*** Opening of Page excerpt ***

Re: Checks stop running randomly

Posted: Mon Jun 18, 2012 1:28 pm
by gwakem
We are.. Even after running an apply, checks still randomly stop. They will run for a while and then exhibit the "freeze" issue where last check and next check are both at the same time, and in the past.

Re: Checks stop running randomly

Posted: Mon Jun 18, 2012 1:36 pm
by mguthrie
Can you send us the grep of your system log?

Code: Select all

cat /var/log/messages | grep ndo2db
If ndoutils is dropping any data it would show up there. Can you also post what values you have in /etc/sysctl.conf for the following?

Code: Select all

# Controls the maximum size of a message, in bytes
kernel.msgmnb = 131072000

# Controls the default maxmimum size of a mesage queue
kernel.msgmax = 131072000

Re: Checks stop running randomly

Posted: Mon Jun 18, 2012 2:36 pm
by gwakem
Output from the messages.log for the last few days:

Code: Select all

Jun 12 17:46:56 sidhqmonm0 nagios: ndomod: Please check remote ndo2db log, database connection or SSL Parameters
Jun 12 19:03:30 sidhqmonm0 ndo2db: Error: mysql_query() failed for 'DELETE FROM nagios_timedeventqueue WHERE instance_id='1' AND event_type='0' AND scheduled_time=FROM_UNIXTIME(1339549410) AND recurring_event='0' AND object_id='7625'' 
Jun 12 19:03:30 sidhqmonm0 ndo2db: mysql_error: 'MySQL server has gone away' 
Jun 12 19:03:30 sidhqmonm0 ndo2db: Error: Connection to MySQL database has been lost!

*** Close of Page excerpt ***
*** Opening of Data records ***

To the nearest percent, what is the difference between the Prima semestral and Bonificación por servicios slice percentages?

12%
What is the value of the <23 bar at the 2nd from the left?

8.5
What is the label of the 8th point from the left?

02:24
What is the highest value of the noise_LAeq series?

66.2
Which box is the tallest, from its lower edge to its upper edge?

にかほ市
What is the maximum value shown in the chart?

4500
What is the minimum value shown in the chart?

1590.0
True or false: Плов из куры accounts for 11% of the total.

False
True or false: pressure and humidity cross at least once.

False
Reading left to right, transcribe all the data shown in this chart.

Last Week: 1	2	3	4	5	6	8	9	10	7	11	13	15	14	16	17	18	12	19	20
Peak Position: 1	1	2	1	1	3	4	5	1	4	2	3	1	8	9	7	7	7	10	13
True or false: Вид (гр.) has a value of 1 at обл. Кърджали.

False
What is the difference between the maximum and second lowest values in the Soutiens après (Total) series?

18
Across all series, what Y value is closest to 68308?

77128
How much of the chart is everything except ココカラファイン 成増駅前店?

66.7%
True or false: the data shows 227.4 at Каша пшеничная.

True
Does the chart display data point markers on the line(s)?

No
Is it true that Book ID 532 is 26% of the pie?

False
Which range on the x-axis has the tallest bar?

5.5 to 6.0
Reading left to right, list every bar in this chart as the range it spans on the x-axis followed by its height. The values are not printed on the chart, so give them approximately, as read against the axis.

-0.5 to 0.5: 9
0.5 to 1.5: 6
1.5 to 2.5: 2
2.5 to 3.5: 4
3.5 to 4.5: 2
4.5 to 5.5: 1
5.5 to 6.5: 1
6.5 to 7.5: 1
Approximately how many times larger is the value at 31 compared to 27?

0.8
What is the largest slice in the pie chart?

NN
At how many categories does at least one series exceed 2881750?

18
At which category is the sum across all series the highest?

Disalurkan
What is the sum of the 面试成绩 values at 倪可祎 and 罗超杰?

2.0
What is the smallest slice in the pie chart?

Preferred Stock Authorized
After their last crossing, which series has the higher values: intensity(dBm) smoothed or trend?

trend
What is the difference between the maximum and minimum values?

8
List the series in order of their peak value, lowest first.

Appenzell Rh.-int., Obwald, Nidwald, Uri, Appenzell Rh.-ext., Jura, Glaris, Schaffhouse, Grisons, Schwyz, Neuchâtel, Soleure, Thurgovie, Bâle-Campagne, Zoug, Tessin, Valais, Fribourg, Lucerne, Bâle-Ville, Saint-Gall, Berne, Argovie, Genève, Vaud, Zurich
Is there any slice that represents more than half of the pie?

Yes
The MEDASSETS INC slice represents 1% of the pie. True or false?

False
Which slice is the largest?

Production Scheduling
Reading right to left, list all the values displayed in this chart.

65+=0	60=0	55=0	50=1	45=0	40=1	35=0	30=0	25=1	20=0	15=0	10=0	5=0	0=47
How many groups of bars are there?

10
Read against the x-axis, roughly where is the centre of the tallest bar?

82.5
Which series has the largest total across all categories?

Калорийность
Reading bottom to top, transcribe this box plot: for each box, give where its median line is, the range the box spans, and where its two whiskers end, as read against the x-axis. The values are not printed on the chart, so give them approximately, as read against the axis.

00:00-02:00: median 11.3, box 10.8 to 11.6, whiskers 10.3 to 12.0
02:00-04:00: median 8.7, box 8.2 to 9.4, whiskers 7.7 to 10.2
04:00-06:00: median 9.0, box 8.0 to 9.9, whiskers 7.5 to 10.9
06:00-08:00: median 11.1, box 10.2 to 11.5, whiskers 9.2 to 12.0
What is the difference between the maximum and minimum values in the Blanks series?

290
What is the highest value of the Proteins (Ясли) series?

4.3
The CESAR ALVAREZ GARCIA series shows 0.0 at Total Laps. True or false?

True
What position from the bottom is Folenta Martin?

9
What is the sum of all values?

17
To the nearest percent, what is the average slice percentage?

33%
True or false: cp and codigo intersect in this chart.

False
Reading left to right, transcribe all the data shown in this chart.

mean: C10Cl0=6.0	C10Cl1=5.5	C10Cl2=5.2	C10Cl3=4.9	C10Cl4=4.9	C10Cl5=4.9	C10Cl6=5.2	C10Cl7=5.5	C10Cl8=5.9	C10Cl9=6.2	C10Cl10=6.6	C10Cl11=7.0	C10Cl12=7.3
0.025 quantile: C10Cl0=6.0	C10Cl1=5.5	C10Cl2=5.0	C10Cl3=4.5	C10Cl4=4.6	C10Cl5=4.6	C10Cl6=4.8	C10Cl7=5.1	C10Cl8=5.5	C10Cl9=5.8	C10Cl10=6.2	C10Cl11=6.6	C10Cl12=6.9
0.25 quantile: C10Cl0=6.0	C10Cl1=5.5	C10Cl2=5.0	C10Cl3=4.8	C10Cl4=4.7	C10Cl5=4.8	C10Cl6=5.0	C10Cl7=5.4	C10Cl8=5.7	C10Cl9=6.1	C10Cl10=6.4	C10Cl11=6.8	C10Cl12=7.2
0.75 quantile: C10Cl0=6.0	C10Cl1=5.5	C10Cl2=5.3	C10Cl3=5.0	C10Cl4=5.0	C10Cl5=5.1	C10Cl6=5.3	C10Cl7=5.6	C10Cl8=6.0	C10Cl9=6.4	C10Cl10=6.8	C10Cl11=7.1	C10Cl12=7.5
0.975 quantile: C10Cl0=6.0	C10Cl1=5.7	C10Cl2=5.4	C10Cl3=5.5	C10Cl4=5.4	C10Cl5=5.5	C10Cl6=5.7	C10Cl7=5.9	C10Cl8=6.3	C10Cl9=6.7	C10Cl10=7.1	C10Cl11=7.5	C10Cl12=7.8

*** Close of Data records ***

Reproduce the forum thread word for word between "Posted: Mon Jun 18, 2012 1:28" and "in the past.", inclusive. Rely on the forum thread alone.

§ **Output for this exercise**:
Posted: Mon Jun 18, 2012 1:28 pm
by gwakem
We are.. Even after running an apply, checks still randomly stop. They will run for a while and then exhibit the "freeze" issue where last check and next check are both at the same time, and in the past.